Exercise brief
Find how many lines of the following entries contain "Mercedes". Reply with the number alone.

========================================================================

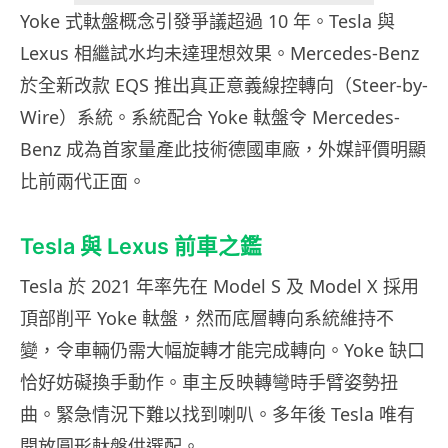
Yoke 式軚盤概念引發爭議超過 10 年。Tesla 與
Lexus 相繼試水均未達理想效果。Mercedes-Benz
於全新改款 EQS 推出真正意義線控轉向（Steer-by-
Wire）系統。系統配合 Yoke 軚盤令 Mercedes-
Benz 成為首家量產此技術德國車廠，外媒評價明顯
比前兩代正面。
Tesla 與 Lexus 前車之鑑
Tesla 於 2021 年率先在 Model S 及 Model X 採用
頂部削平 Yoke 軚盤，然而底層轉向系統維持不
變，令車輛仍需大幅旋轉才能完成轉向。Yoke 缺口
恰好妨礙換手動作。車主反映轉彎時手臂姿勢扭
曲。緊急情況下難以找到喇叭。多年後 Tesla 唯有
開放圓形軚盤供選配。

========================================================================

Reply to the exercise
2